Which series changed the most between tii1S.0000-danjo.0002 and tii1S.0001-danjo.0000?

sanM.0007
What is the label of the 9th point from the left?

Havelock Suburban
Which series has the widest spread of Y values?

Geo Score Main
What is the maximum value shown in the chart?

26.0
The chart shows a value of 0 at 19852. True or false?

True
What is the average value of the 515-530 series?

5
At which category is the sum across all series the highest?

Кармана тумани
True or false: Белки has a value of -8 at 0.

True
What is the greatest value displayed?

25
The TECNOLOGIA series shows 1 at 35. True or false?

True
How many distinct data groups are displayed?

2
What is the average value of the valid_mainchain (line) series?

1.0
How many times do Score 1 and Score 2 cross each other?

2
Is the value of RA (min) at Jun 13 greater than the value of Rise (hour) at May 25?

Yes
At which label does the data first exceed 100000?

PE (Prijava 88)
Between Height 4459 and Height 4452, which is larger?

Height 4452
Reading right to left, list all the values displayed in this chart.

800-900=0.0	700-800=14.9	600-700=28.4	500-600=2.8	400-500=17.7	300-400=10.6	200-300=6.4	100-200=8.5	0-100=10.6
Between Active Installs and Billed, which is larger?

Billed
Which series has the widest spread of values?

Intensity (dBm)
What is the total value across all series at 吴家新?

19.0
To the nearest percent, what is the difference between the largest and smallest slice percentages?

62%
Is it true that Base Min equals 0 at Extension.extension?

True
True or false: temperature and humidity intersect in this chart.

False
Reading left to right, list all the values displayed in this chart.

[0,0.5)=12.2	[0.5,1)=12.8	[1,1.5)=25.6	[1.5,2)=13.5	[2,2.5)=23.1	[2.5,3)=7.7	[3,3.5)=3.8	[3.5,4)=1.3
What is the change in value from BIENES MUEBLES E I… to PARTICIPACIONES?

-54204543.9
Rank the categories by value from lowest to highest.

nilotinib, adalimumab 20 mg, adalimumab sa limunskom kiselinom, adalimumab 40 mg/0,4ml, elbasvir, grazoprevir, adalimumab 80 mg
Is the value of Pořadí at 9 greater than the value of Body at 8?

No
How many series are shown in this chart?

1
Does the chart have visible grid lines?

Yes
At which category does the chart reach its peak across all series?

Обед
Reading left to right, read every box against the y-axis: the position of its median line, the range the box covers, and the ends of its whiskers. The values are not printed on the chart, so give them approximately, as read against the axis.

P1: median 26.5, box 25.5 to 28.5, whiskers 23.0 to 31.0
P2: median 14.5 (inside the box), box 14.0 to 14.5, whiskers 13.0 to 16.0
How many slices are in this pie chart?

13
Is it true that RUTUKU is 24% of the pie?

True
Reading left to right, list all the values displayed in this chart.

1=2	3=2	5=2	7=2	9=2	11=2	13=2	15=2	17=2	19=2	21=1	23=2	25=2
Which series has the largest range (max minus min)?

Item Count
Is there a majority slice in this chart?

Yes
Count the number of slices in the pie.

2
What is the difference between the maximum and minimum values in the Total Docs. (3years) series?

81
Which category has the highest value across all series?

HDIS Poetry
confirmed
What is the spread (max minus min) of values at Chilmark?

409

-----

Rewrite all of the data above, putting "trace" in place of every occurrence of "series" and changing nothing else.

Which trace changed the most between tii1S.0000-danjo.0002 and tii1S.0001-danjo.0000?

sanM.0007
What is the label of the 9th point from the left?

Havelock Suburban
Which trace has the widest spread of Y values?

Geo Score Main
What is the maximum value shown in the chart?

26.0
The chart shows a value of 0 at 19852. True or false?

True
What is the average value of the 515-530 trace?

5
At which category is the sum across all trace the highest?

Кармана тумани
True or false: Белки has a value of -8 at 0.

True
What is the greatest value displayed?

25
The TECNOLOGIA trace shows 1 at 35. True or false?

True
How many distinct data groups are displayed?

2
What is the average value of the valid_mainchain (line) trace?

1.0
How many times do Score 1 and Score 2 cross each other?

2
Is the value of RA (min) at Jun 13 greater than the value of Rise (hour) at May 25?

Yes
At which label does the data first exceed 100000?

PE (Prijava 88)
Between Height 4459 and Height 4452, which is larger?

Height 4452
Reading right to left, list all the values displayed in this chart.

800-900=0.0	700-800=14.9	600-700=28.4	500-600=2.8	400-500=17.7	300-400=10.6	200-300=6.4	100-200=8.5	0-100=10.6
Between Active Installs and Billed, which is larger?

Billed
Which trace has the widest spread of values?

Intensity (dBm)
What is the total value across all trace at 吴家新?

19.0
To the nearest percent, what is the difference between the largest and smallest slice percentages?

62%
Is it true that Base Min equals 0 at Extension.extension?

True
True or false: temperature and humidity intersect in this chart.

False
Reading left to right, list all the values displayed in this chart.

[0,0.5)=12.2	[0.5,1)=12.8	[1,1.5)=25.6	[1.5,2)=13.5	[2,2.5)=23.1	[2.5,3)=7.7	[3,3.5)=3.8	[3.5,4)=1.3
What is the change in value from BIENES MUEBLES E I… to PARTICIPACIONES?

-54204543.9
Rank the categories by value from lowest to highest.

nilotinib, adalimumab 20 mg, adalimumab sa limunskom kiselinom, adalimumab 40 mg/0,4ml, elbasvir, grazoprevir, adalimumab 80 mg
Is the value of Pořadí at 9 greater than the value of Body at 8?

No
How many trace are shown in this chart?

1
Does the chart have visible grid lines?

Yes
At which category does the chart reach its peak across all trace?

Обед
Reading left to right, read every box against the y-axis: the position of its median line, the range the box covers, and the ends of its whiskers. The values are not printed on the chart, so give them approximately, as read against the axis.

P1: median 26.5, box 25.5 to 28.5, whiskers 23.0 to 31.0
P2: median 14.5 (inside the box), box 14.0 to 14.5, whiskers 13.0 to 16.0
How many slices are in this pie chart?

13
Is it true that RUTUKU is 24% of the pie?

True
Reading left to right, list all the values displayed in this chart.

1=2	3=2	5=2	7=2	9=2	11=2	13=2	15=2	17=2	19=2	21=1	23=2	25=2
Which trace has the largest range (max minus min)?

Item Count
Is there a majority slice in this chart?

Yes
Count the number of slices in the pie.

2
What is the difference between the maximum and minimum values in the Total Docs. (3years) trace?

81
Which category has the highest value across all trace?

HDIS Poetry
confirmed
What is the spread (max minus min) of values at Chilmark?

409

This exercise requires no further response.